Arts & EntertainmentTelevision / Movies

  • Author Amarjeet Kumar
  • Published July 20, 2011
  • Word count 646

One of the first feature films we (both Ethan and I) saw at Sundance 2011 was an "apocalyptic love story" titled Bellflower, named after the street it mostly takes place on in LA. It's written, directed by, and stars, Evan Glodell, who was also responsible for building props and vehicles in the film, including a Mad Max inspired flame-spitting car and homemade flamethrower. It's a story about a guy who meets a girl and their subsequent break-up but told through an apocalyptic and visually-stylistic lens, literally meaning they used homemade cameras and old lenses. Watch a video review that Peter from /Film, Ethan & I recorded below.

Here's a better description from the Sundance 2011 guide: Bellflower follows two friends who spend their time building flamethrowers and other weapons in the hope that a global apocalypse will occur and clear the runway for their imaginary gang, Mother Medusa, to reign supreme. While waiting for the destruction to commence, one of them meets a charismatic young woman and falls in love—hard. Quickly integrating into a new group of friends, they set off on a journey of betrayal, love, hate, and extreme violence more devastating than any of their apocalyptic fantasies. We'll be sure to let you know if it gets picked up for US distribution.

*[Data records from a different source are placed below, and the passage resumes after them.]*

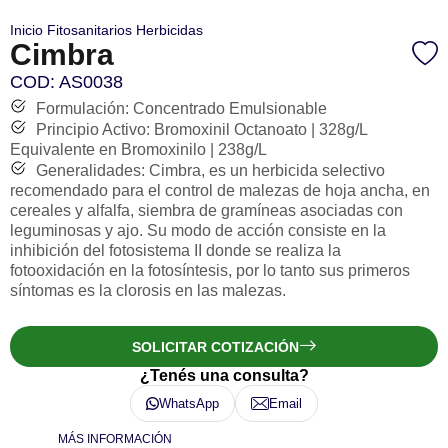
Inicio
Fitosanitarios
Herbicidas
Cimbra
COD: AS0038
Formulación: Concentrado Emulsionable
Principio Activo: Bromoxinil Octanoato | 328g/L
Equivalente en Bromoxinilo | 238g/L
Generalidades: Cimbra, es un herbicida selectivo
recomendado para el control de malezas de hoja ancha, en
cereales y alfalfa, siembra de gramíneas asociadas con
leguminosas y ajo. Su modo de acción consiste en la
inhibición del fotosistema II donde se realiza la
fotooxidación en la fotosíntesis, por lo tanto sus primeros
síntomas es la clorosis en las malezas.
SOLICITAR COTIZACIÓN
¿Tenés una consulta?
WhatsApp
Email
MÁS INFORMACIÓN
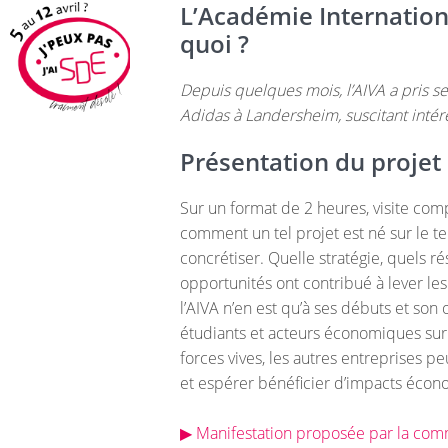
L’Académie Internationa
quoi ?
Depuis quelques mois, l’AIVA a pris se
Adidas à Landersheim, suscitant intérêt 
Présentation du projet 
Sur un format de 2 heures, visite com
comment un tel projet est né sur le te
concrétiser. Quelle stratégie, quels r
opportunités ont contribué à lever les 
l’AIVA n’en est qu’à ses débuts et son
étudiants et acteurs économiques sur l
forces vives, les autres entreprises 
et espérer bénéficier d’impacts écon
▶ Manifestation proposée par la c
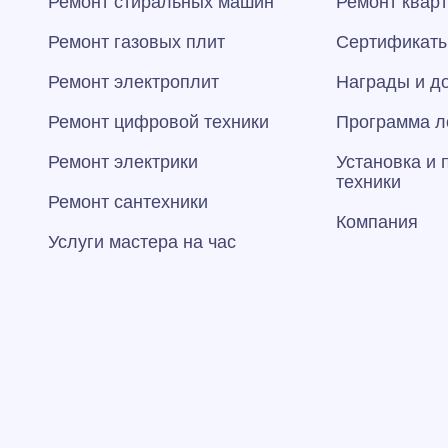
Ремонт стиральных машин
Ремонт квар
Ремонт газовых плит
Сертификаты
Ремонт электроплит
Награды и д
Ремонт цифровой техники
Программа л
Ремонт электрики
Установка и
техники
Ремонт сантехники
Компания
Услуги мастера на час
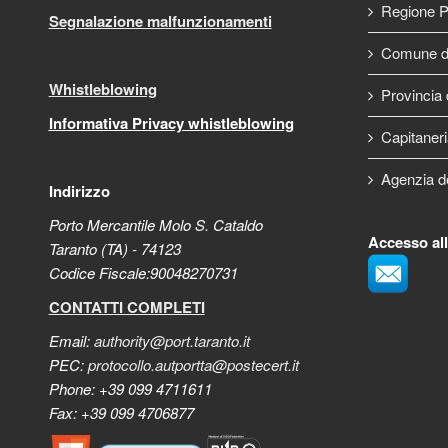
Regione P
Segnalazione malfunzionamenti
Comune di
Whistleblowing
Provincia 
Informativa Privacy whistleblowing
Capitaneri
Agenzia d
Indirizzo
Porto Mercantile Molo S. Cataldo
Accesso al
Taranto (TA) - 74123
Codice Fiscale:90048270731
CONTATTI COMPLETI
Email:
authority@port.taranto.it
PEC:
protocollo.autportta@postecert.it
Phone: +39 099 4711611
Fax: +39 099 4706877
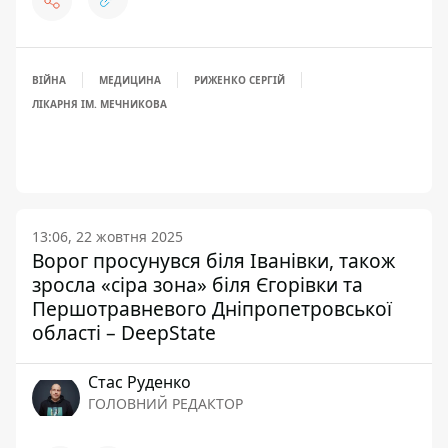
ВІЙНА
МЕДИЦИНА
РИЖЕНКО СЕРГІЙ
ЛІКАРНЯ ІМ. МЕЧНИКОВА
13:06, 22 жовтня 2025
Ворог просунувся біля Іванівки, також
зросла «сіра зона» біля Єгорівки та
Першотравневого Дніпропетровської
області – DeepState
Стас Руденко
ГОЛОВНИЙ РЕДАКТОР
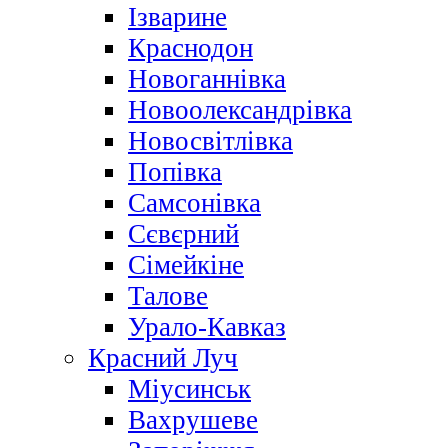
Ізварине
Краснодон
Новоганнівка
Новоолександрівка
Новосвітлівка
Попівка
Самсонівка
Сєвєрний
Сімейкіне
Талове
Урало-Кавказ
Красний Луч
Міусинськ
Вахрушеве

Bellflower is the movie equivalent of those GOP lawmakers who rail against homosexuality and keep rentboys on the side. It wants to be a movie about growing up and leaving behind childish concepts of masculinity, but it also wants to wallow in those childish concepts and have a fucking kick-ass car and an amazing flamethrower, and it wants to mostly sell those elements to you.

And therein lies the disconnect that kept me from really liking Bellflower. As a narrative it’s deeply flawed, which I could get over, but the thematic dissonance was impossible to get past for me. It’s a movie that pretends to be about one thing but is really about something completely different, and as a result its final conclusion feels fake and half-hearted and most of all like a cop out.

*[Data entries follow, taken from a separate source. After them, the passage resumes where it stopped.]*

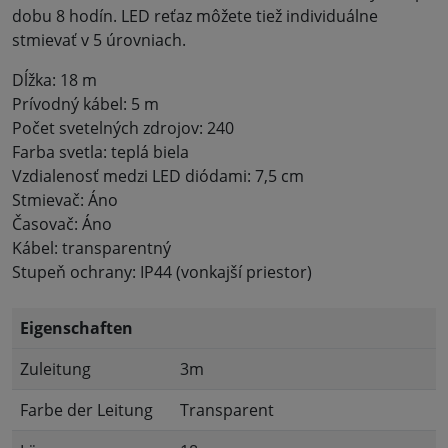
dobu 8 hodín. LED reťaz môžete tiež individuálne
stmievať v 5 úrovniach.
Dĺžka: 18 m
Prívodný kábel: 5 m
Počet svetelných zdrojov: 240
Farba svetla: teplá biela
Vzdialenosť medzi LED diódami: 7,5 cm
Stmievač: Áno
Časovač: Áno
Kábel: transparentný
Stupeň ochrany: IP44 (vonkajší priestor)
Eigenschaften
Zuleitung
3m
Farbe der Leitung
Transparent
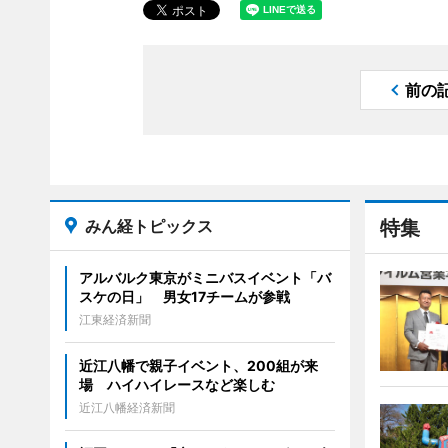
前の
みん経トピックス
特集
アルバルク東京がミニバスイベント「バ
スケの日」 男女17チームが参戦
江東経済新聞
近江八幡で親子イベント、200組が来
場 ハイハイレースなど楽しむ
近江八幡経済新聞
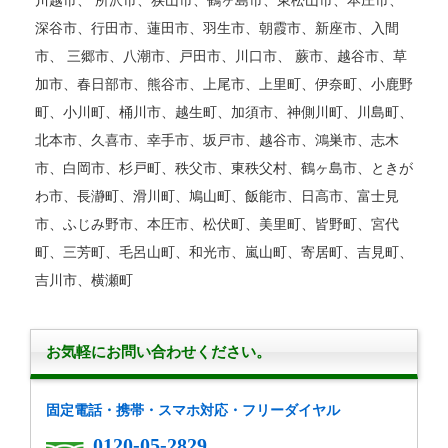
川越市、 所沢市、狭山市、鶴ヶ島市、東松山市、本庄市、
深谷市、行田市、蓮田市、羽生市、朝霞市、新座市、入間
市、 三郷市、八潮市、戸田市、川口市、 蕨市、越谷市、草
加市、春日部市、熊谷市、上尾市、上里町、伊奈町、小鹿野
町、小川町、桶川市、越生町、加須市、神側川町、川島町、
北本市、久喜市、幸手市、坂戸市、越谷市、鴻巣市、志木
市、白岡市、杉戸町、秩父市、東秩父村、鶴ヶ島市、ときが
わ市、長瀞町、滑川町、鳩山町、飯能市、日高市、富士見
市、ふじみ野市、本圧市、松伏町、美里町、皆野町、宮代
町、三芳町、毛呂山町、和光市、嵐山町、寄居町、吉見町、
吉川市、横瀬町
お気軽にお問い合わせください。
固定電話・携帯・スマホ対応・フリーダイヤル
0120-05-2829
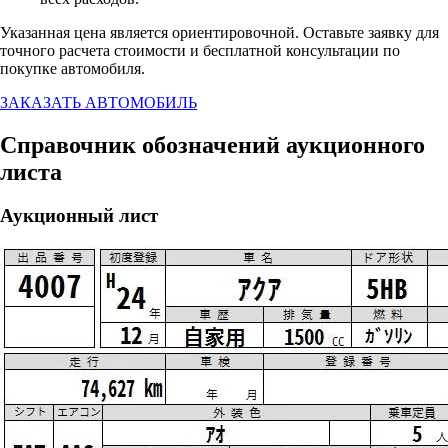
Указанная цена является ориентировочной. Оставьте заявку для
точного расчета стоимости и бесплатной консультации по
покупке автомобиля.
ЗАКАЗАТЬ АВТОМОБИЛЬ
Справочник обозначений аукционного
листа
Аукционный лист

The film is about two friends who, without visible means of support, spend their days drinking and fantasizing about living in a post-apocalyptic world. Very specifically the post-apocalypse of The Road Warrior, where they hope to be as badass as Lord Humongous. They spend their time modding cars and building flamethrowers (again, despite having no visible means of support). One friend is unbelievably irritating and wimpy while the other is an annoying, destructive asshole, but at least he’s a lot of fun.

Things begin to change when the irritating friend, whose voice keeps cracking like Bobby Brady, meets a crazy girl at the local bar. She’s a bad wild girl, and together they do bad wild things, like drive from California to Texas just to eat at the most disgusting and filthy restaurant ever. It feels like this is probably supposed to be a destructive relationship, but since the guy has a car with a built in whiskey dispenser, destructive is probably a relative term. Watch Bellflower Movie Online

And then the movie kind of floats along there. Bellflower is certainly in no hurry to get anyplace, but when it gets to something dramatic – which I won’t reveal, but which culminates in a nasty motorcycle accident – the film suddenly and completely falls apart. Again, it’s hard to critique this part of the movie in a review since it’s the third act and is completely in spoiler territory, but I can say this: the film throws aside all character and sense in a way that’s stupid but also kind of brave… and then it steps away from the edge of the abyss and says ‘OK, maybe not,’ and thinks it’s clever.